Let the Collatz function go $(3x+1)/2$ for odd numbers and $x/2$ for even.
Now running the function, write a $1$ every time you hit an odd number and a $0$ every time you hit an even number. By this means you can record a function $T$ from your domain into binary numbers. $T(x)$ is sometimes called the Parity Vector of a number's Collatz sequence. For example the number $1$ follows the orbit $1,2,1,2,\ldots$ so it writes the binary number $T(x)=\ldots0101_2=-\frac13$
$T$ is a 2-adic isometry $\Bbb Z_2^\times\to\Bbb Z_2^\times$ having the fixed points $0$ and $-1$.
But if we write a $-1$ instead of a $1$, I think by topological conjugacy we still get an isometry and it still has two fixed points. Zero is obviously still a fixed point, but what is the other fixed point of the new function?
My Attempt
Not part of the question - only provided as evidence of my own attempt in line with site policy. I have a hunch this needs to be attacked by somehow writing an equation with two copies of Newton's method, one on each side, and at each step, asing whether $0$ or $-1$ is the solution to the next digit but I'm unfamiliar with even basic applications of Newton's method.
Edit
I did a bit of algebra and I think seek the number such that $T(x)=-x$, i.e. its Collatz Parity Vector is itself negated. Also, heuristically the numbers $n$ among $-\frac13\Bbb N$ are good candidates, in particular ones satisfying $3n\equiv\{1,2\}\pmod 3$
Let $C(x) = \begin{cases}\frac x2&x\text{ is even}\\\frac{3x+1}2&x\text{ is odd}\end{cases}$ be the Collatz function. The Collatz sequence of $x$ is then the sequence $x, C(x), C^2(x), C^3(x), \dots$, which is the Collatz sequence of $C(x)$, with $x$ prepended. In particular, the Collatz sequence of $2x$ is the Collatz sequence of $x$ with $2x$ prepended. From this, it follows that $T(2x) = 2T(x)$. Multiplying by $2$ just shifts both the bit sequences of $x$ and $T(x)$ to the left by one bit.
Thus if $-T(x) = x$, then $-T(2x) = -2T(x) = 2x$. That is, if $x$ is a fixed point of $-T$, then so is $2x$. So if $-T$ has any fixed points other than $0$, it has infinitely many of them.

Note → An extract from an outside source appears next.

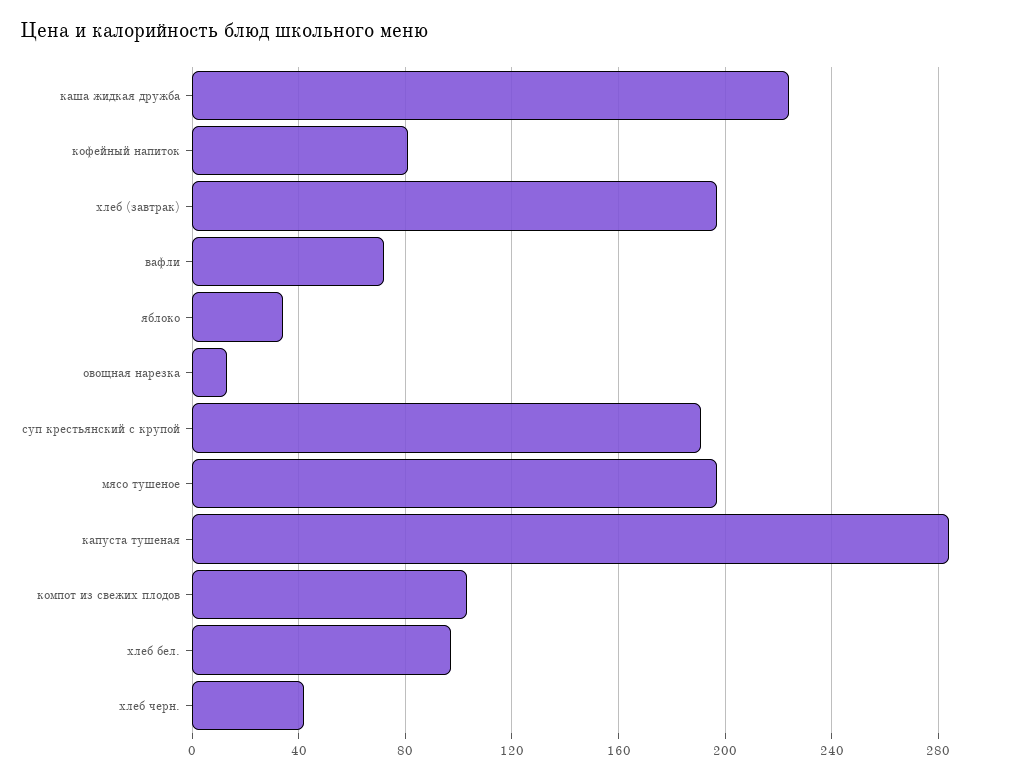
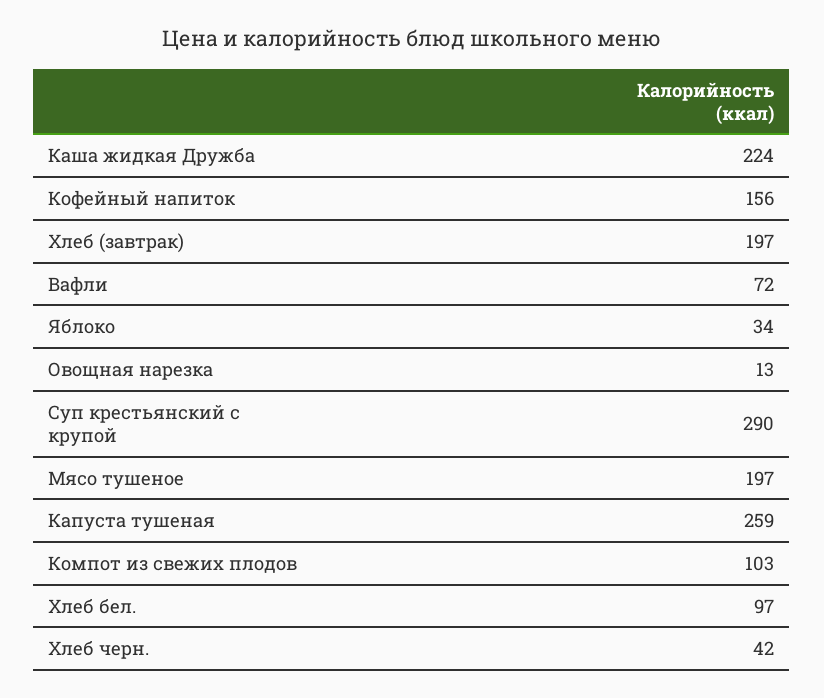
кофейный напиток: 80 -> 156
суп крестьянский с крупой: 190 -> 290
капуста тушеная: 285 -> 259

It also goes the other way: if $x$ is an even fixed point of $-T$, then $\frac x2$ is a fixed point as well. Thus if $-T$ has non-zero fixed points, one of them will be odd. So suppose that $x$ is an odd solution to $T(x) = -x$. To negate in the 2-adic integers, you find the rightmost $1$ bit, then flip all bits to its left (the "twos-complement"). Suppose $x$ has only finitely many $0$ bits. I.e., it is an ordinary negative integer. Then $-x = T(x)$ will have only finitely many $1$ bits. This means its Collatz sequence is eventually always even. But if $x \ne 0$, this cannot be, as the first entry after all odd entries are finished, would have to be divisible by $2$ infinitely many times, meaning its 2-adic representation is all $0$ bits, and thus that the number is $0$. But $C(y) = 0$ has only one solution: $y = 0$, so this is impossible.
Next suppose that $x$ has only finitely many $1$ bits. I.e., it is an ordinary positive integer. This means that its Collatz sequence is eventually always odd. Again look at the first entry after the last even entry in the sequence. This Collatz sequence for this number will be strictly increasing. Thus its existence would disprove the conjecture. As the conjecture has not been disproven, we can be sure no such number is known. On the other hand, I am no expert on the Collatz conjecture, but as far as I am aware, it has not been proven no such increasing sequence exists. So it is still a possibility.
So if the conjecture is true, then the only possible non-zero fixed points of $-T$ would have to be strictly 2-adic, not in the real integers.